В военном рассказе июльская гроза рассматривалась в качестве репетиции перед грозой военной, как подготовка к новому испытанию, но в 1938-м Платонов нарисовал обыкновенную летнюю грозу как светопреставление. Дети уверены, что умрут, и эту уверенность помнивший о смерти чевенгурского мальчика и котловановой Насти автор разделяет, испытывая вместе с маленькими героями ужас, страх, отчаяние.
«Антошка видел: оттуда, из-за реки, шла страшная долгая ночь; в ней можно умереть, не увидев более отца с матерью, не наигравшись с ребятами на улице около колодца, не наглядевшись на все, что было у отцовского двора. И печка, на которой Антошка спал с сестрой в зимнее время, будет стоять пустой. Ему было жалко сейчас их смирную корову, приходящую каждый вечер домой с молоком, невидимых сверчков, кличущих кого-то перед сном, тараканов, живущих себе в темных и теплых щелях, лопухов на их дворе и старого плетня, который уже был на свете — ему об этом говорил отец, — когда Антошки еще вовсе не существовало; и этот плетень особенно озадачивал Антошку: он не мог понять, как могло что-нибудь быть прежде него самого, когда его не было, — что же эти предметы делали без него? Он думал, что они, наверно, скучали по нем и ожидали его. И вот он живет среди них, чтоб они все были рады, и не хочет помереть, чтоб они опять не скучали. Антошка прижался к сестре и заплакал от страха».
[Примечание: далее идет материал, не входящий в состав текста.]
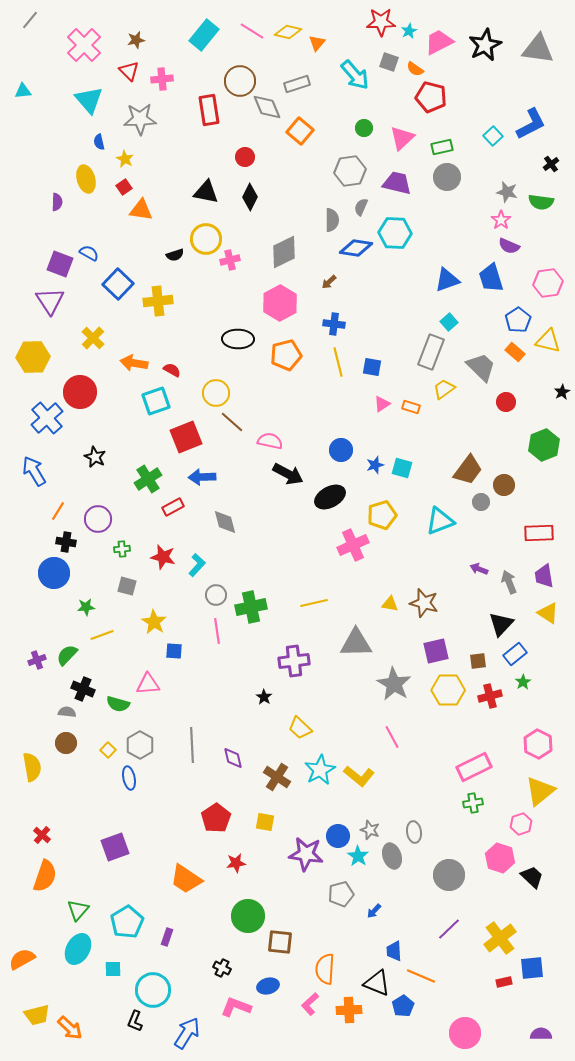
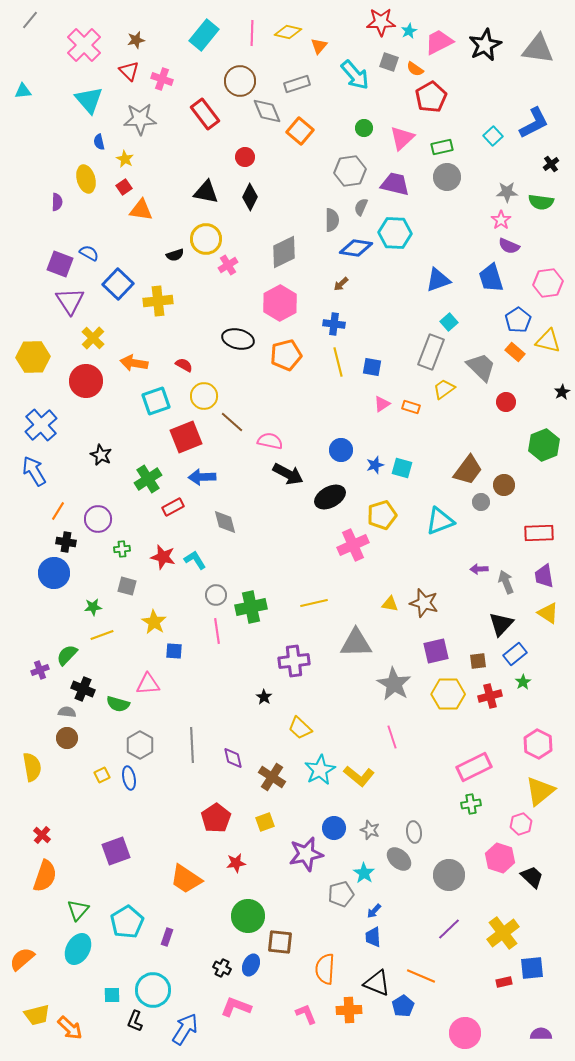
pink line at (252, 31): moved 2 px down; rotated 60 degrees clockwise
orange triangle at (317, 43): moved 2 px right, 3 px down
pink cross at (162, 79): rotated 25 degrees clockwise
red pentagon at (431, 97): rotated 28 degrees clockwise
gray diamond at (267, 107): moved 4 px down
red rectangle at (209, 110): moved 4 px left, 4 px down; rotated 28 degrees counterclockwise
blue L-shape at (531, 124): moved 3 px right, 1 px up
purple trapezoid at (397, 183): moved 2 px left, 1 px down
gray star at (507, 192): rotated 15 degrees counterclockwise
pink cross at (230, 260): moved 2 px left, 5 px down; rotated 18 degrees counterclockwise
blue triangle at (447, 280): moved 9 px left
brown arrow at (329, 282): moved 12 px right, 2 px down
purple triangle at (50, 301): moved 20 px right
black ellipse at (238, 339): rotated 12 degrees clockwise
red semicircle at (172, 370): moved 12 px right, 5 px up
red circle at (80, 392): moved 6 px right, 11 px up
yellow circle at (216, 393): moved 12 px left, 3 px down
blue cross at (47, 418): moved 6 px left, 7 px down
black star at (95, 457): moved 6 px right, 2 px up
cyan L-shape at (197, 565): moved 2 px left, 5 px up; rotated 75 degrees counterclockwise
purple arrow at (479, 569): rotated 24 degrees counterclockwise
gray arrow at (509, 582): moved 3 px left
green star at (86, 607): moved 7 px right
purple cross at (37, 660): moved 3 px right, 10 px down
yellow hexagon at (448, 690): moved 4 px down
pink line at (392, 737): rotated 10 degrees clockwise
brown circle at (66, 743): moved 1 px right, 5 px up
yellow square at (108, 750): moved 6 px left, 25 px down; rotated 21 degrees clockwise
brown cross at (277, 777): moved 5 px left
green cross at (473, 803): moved 2 px left, 1 px down
yellow square at (265, 822): rotated 30 degrees counterclockwise
blue circle at (338, 836): moved 4 px left, 8 px up
purple square at (115, 847): moved 1 px right, 4 px down
purple star at (306, 854): rotated 20 degrees counterclockwise
cyan star at (358, 856): moved 6 px right, 17 px down
gray ellipse at (392, 856): moved 7 px right, 3 px down; rotated 30 degrees counterclockwise
yellow cross at (500, 938): moved 3 px right, 5 px up
blue trapezoid at (394, 951): moved 21 px left, 14 px up
orange semicircle at (22, 959): rotated 12 degrees counterclockwise
cyan square at (113, 969): moved 1 px left, 26 px down
blue ellipse at (268, 986): moved 17 px left, 21 px up; rotated 50 degrees counterclockwise
pink L-shape at (310, 1004): moved 4 px left, 10 px down; rotated 110 degrees clockwise
blue arrow at (187, 1033): moved 2 px left, 4 px up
Чувства сестры менее эгоцентричны: «Наташа села возле ржи и изо всех сил прижала к себе Антошку, чтобы хоть он остался живым и теплым около нее, если сама она умрет. Но ей подумалось, что вдруг Антошка помрет, а она одна уцелеет, — и тогда Наташа закричала криком, как большая женщина, чтобы ее услышали и помогли; ей показалось, что хуже и грустнее всего было бы жить последней на свете. Ведь, может быть, и дом их в колхозе сгорел от молнии и двор смыт дождем в пустое песчаное поле, а мать с отцом теперь уже умерли. И, приготовившись, чтобы скорее умереть самой, Наташа оставила Антошку и легла на землю вниз лицом; она хотела умереть первой в грозе и ливне, прежде чем умрет ее брат Антошка».